Anybody scraped the site? or is there some other source?
>>367066
Somebody was scraping it for a while, since they specifically disabled the ability to go past the 50th page when you search their database to discourage it. There was also a fake mangaupdates site, sheeky forums style, but I don't remember what its url was. That may have been a couple years ago.
>>367084
What I feel is that the site works like a black box, and is too important for non-japanese manga fans. Something that important should not be a black box. We need to scrape all the data and do a db dump.
>>367102
Maybe scrape archive.org's cache for every series? Filling every series id number from 1 to 144285 (current highest series) after:
https://www.mangaupdates.com/series.html?id=
Some have been pruned as either duplicates or oneshots absorbed into collections.
>>367166
brute forcing the links till 150000 was in my plan but it cannot be done without something like http://luminati.io/ . But I don't want to make the effort if it has already been done before / alternates exist.
I've been searching high and low for a dataset comprising mangaupdates' content of manga/info/tags... to no avail.
would really appreciate it if someone did it before and is willing to share.
also have a bump.
>>367240
Found the thread about the fake mangaupdates site.

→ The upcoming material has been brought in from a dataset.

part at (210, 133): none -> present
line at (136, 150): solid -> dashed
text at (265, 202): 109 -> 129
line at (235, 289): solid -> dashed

It's dead now, so you won't be able to ask whoever was running that for what they had.
https://www.mangaupdates.com/showtopic.php?tid=52190
>>367240
I'm willing to scrape the site if I don't find similar datasets as well. I'm could to write a new scraper in my free time. Will dump the data in pastebin or something. What would you use it for?
>>367308
All kinds of things, but first of all is write an automatic renamer to standardize the file names of my (huge ass) collection and help people in the same shoes as I in the process (madokami for example).
I am planning to get into AI and machine learning, but I need something that motivates me, such a dataset is sure to help me put together a mini project or two about my manga consumption and my involvement with all kinds of people over the years.
Also generally that site is the backbone of scanlations today, it'd be disastrous for the community if something were to happen to it, think of nyaa for example, it left a huge mess to clean up. Why the people over at MU never release their dataset as a free resource is beyond me, but we need to preserve the damn thing for sure.
>>367364
>Why the people over at MU never release their dataset as a free resource is beyond me
Because the site hasn't had any sort of programmer and thus has been ignoring reasonable suggestions for improvement for years. You think they want to give potential competitors a free head start? If the database goes elsewhere, they've got nothing but founder and network effects in their favor, and both of those are pretty weak given that 90% of the readers just go to online readers anyway. It'd be easy to advertise the shiny, new site on mangafox, batoto and the like.